(Collected data entries)

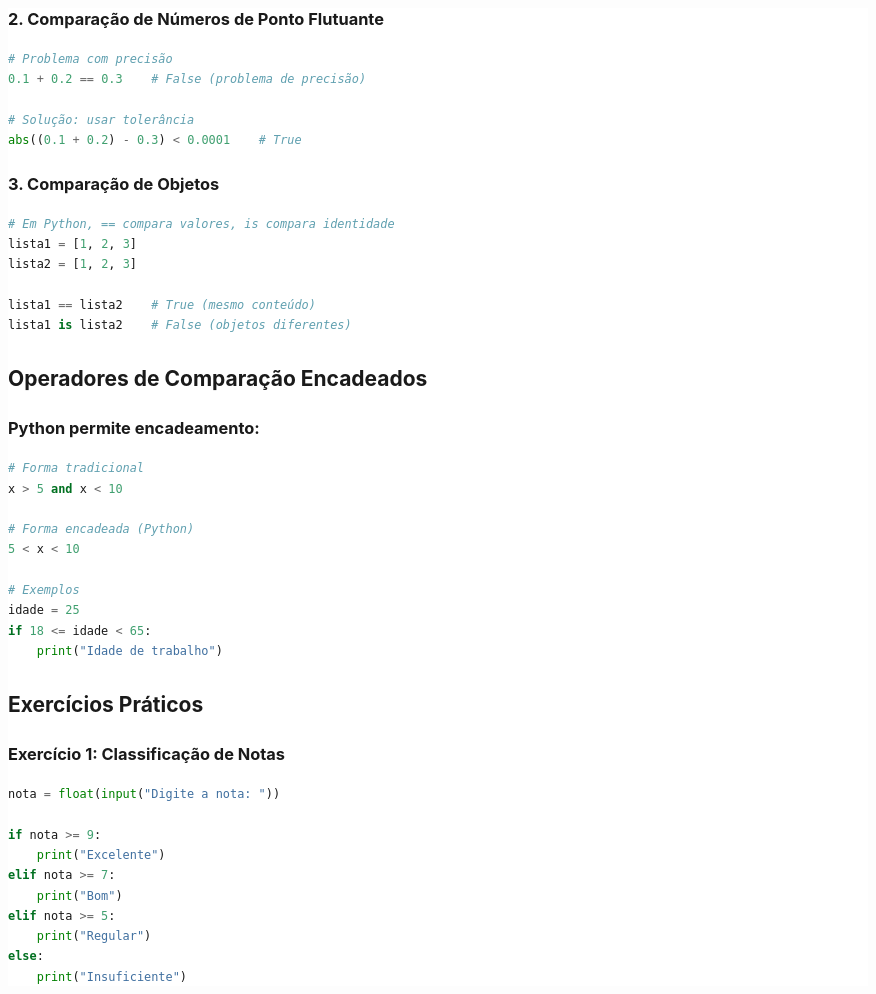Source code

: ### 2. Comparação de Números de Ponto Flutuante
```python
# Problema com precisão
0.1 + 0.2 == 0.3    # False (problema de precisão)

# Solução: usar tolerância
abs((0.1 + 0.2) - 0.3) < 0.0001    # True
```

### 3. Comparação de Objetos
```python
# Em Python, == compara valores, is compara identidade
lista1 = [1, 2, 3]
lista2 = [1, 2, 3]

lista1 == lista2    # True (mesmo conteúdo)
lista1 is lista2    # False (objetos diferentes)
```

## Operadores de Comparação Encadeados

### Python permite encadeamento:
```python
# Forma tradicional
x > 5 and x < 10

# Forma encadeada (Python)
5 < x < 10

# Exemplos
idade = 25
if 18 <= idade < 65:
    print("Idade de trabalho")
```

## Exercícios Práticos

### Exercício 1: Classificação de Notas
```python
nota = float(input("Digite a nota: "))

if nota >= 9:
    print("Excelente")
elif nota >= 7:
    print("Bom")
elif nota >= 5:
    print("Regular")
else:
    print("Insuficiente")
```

_Task details_: Only one thing belongs in the answer: the number of lines of the data that contain the string "Comparação".

_Output for this exercise_: 3